Many of this year's athletes are no stranger to the Ironman competition.
Tricia Novak was there cheering on her husband.
"He's done four this will be number five,” said Novak.
But John Ryan was there cheering on a first timer, 50 year old Sarah Carlson.
"Extremely proud of her. Absolutely,” said Ryan.
For Carlson, the competition is about accomplishing a goal she was once told would never be possible.
"This is a huge bucket list goal for me. It's something I've always wanted to do and I never thought I would be able to do," said Carlson.
That's because 11 years ago, Carlson was hit head on by an SUV.
"I lost part of my leg, the tissue, and the biggest injury was my pelvis was crushed into over 40 pieces, I had my knees blown out, my shoulders blown out, and my lower back compressed.

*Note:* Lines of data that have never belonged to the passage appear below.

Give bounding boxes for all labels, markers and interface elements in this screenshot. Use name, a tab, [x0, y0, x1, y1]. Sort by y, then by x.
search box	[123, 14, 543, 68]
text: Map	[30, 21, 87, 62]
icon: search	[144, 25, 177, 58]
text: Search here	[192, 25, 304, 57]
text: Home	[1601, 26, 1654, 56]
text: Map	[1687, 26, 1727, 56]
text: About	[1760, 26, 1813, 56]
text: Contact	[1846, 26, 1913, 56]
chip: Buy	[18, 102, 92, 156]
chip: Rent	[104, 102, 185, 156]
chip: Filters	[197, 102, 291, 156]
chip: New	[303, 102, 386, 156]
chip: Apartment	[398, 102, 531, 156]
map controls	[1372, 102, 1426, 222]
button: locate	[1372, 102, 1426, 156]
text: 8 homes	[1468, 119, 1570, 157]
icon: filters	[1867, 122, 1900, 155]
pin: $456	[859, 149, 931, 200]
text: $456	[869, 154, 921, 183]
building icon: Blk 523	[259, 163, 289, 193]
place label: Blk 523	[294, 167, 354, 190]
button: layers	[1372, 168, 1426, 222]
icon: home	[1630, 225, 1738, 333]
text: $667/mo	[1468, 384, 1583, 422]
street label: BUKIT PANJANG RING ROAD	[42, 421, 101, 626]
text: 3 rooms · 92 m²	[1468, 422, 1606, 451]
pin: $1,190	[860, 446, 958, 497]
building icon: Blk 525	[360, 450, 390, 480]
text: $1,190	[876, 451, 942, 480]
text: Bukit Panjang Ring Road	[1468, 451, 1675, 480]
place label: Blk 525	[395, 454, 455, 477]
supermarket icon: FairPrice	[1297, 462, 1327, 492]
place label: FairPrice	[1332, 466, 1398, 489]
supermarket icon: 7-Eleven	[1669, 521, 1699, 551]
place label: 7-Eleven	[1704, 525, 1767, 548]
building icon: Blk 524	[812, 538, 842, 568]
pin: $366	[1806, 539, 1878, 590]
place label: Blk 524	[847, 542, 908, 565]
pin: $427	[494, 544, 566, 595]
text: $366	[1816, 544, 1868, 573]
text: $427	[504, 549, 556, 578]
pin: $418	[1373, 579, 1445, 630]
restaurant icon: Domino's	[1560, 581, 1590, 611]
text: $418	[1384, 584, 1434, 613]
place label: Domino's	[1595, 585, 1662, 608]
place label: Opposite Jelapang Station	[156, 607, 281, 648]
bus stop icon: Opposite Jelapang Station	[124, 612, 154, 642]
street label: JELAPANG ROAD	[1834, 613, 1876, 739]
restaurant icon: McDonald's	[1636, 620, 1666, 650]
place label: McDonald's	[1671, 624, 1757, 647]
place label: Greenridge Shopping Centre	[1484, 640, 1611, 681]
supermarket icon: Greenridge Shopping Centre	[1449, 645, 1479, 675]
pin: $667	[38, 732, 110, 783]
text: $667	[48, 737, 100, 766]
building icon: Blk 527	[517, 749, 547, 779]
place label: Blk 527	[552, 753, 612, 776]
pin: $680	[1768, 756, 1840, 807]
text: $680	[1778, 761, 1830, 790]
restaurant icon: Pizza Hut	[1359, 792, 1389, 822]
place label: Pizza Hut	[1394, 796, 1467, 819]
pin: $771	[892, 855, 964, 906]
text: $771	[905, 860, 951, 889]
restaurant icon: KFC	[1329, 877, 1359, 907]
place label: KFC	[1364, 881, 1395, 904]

I'm lucky to be alive," said Carlson.
After seven surgeries, she was told she may never walk again.
"When the accident first happened and I was told I wouldn't walk my main goal was to be able to walk the kids to school alone and that was my goal and I trained so hard to be able to do that and I did and I took them to school on crutches and that was the biggest accomplishment I've done," said Carlson.
And now, she is competing with some of the top athletes in the world.
"My big motivating force is being a positive role model for my children. I want to show them that when hit with adversity you can persevere and make something good out of anything," said Carlson.